Rechter draagt OPTA op nader onderzoek te doen in spamzaak
Het College van Beroep voor het bedrijfsleven (CBb) heeft op 22 januari 2009 een voorlopige uitspraak gedaan over een drietal spamboetes.
Deze spamboetes heeft OPTA eind 2005 opgelegd. De rechtbank Rotterdam heeft vervolgens op 23 mei 2007 een uitspraak gedaan over deze boetebesluiten. Tegen die uitspraak heeft OPTA vervolgens hoger beroep aangetekend bij het CBb. Het CBb heeft nu een tussenbeslissing genomen, waarin het vaststelt dat het niet verstrekken van personalia van klagers aan mogelijke overtreders in strijd kan komen met artikel 6 van het Europees Verdrag voor de Rechten van de Mens, waarin belangrijke rechten van de verdediging zijn vastgelegd.

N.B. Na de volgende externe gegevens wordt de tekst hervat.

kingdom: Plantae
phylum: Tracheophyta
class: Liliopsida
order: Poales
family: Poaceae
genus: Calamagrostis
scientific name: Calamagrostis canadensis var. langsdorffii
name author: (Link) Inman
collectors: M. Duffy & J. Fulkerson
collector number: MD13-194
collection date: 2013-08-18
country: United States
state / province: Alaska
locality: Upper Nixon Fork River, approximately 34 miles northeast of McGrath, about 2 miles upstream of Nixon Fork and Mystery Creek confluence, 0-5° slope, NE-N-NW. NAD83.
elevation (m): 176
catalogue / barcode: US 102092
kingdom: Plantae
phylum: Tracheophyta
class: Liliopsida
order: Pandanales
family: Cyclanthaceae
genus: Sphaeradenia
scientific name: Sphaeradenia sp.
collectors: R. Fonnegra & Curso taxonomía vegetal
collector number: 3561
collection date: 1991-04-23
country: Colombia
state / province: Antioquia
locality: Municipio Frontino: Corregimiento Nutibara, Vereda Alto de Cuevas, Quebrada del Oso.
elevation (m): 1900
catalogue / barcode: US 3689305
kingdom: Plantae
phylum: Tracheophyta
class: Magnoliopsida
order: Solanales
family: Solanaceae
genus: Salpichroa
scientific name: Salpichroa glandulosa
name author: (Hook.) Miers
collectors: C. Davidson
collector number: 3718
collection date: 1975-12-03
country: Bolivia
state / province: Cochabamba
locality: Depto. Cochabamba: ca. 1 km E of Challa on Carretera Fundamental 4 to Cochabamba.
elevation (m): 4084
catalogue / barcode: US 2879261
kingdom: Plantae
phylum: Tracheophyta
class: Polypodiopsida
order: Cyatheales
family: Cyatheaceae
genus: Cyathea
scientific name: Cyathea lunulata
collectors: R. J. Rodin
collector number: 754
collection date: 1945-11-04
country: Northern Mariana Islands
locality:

Als OPTA de klachten als bewijs gebruikt, moet zij met een concrete afweging van de betrokken belangen aangeven waarom zij vindt dat in dit geval van het verstrekken van de persoonsgegevens van die klagers kan worden afgezien. Het CBb stelt OPTA nu in de gelegenheid om dit op basis van nader onderzoek alsnog te doen.
Nadat OPTA dit onderzoek heeft gedaan en het CBb op de hoogte heeft gebracht van de resultaten van haar onderzoek, zal het CBb een definitieve beslissing in deze zaak nemen.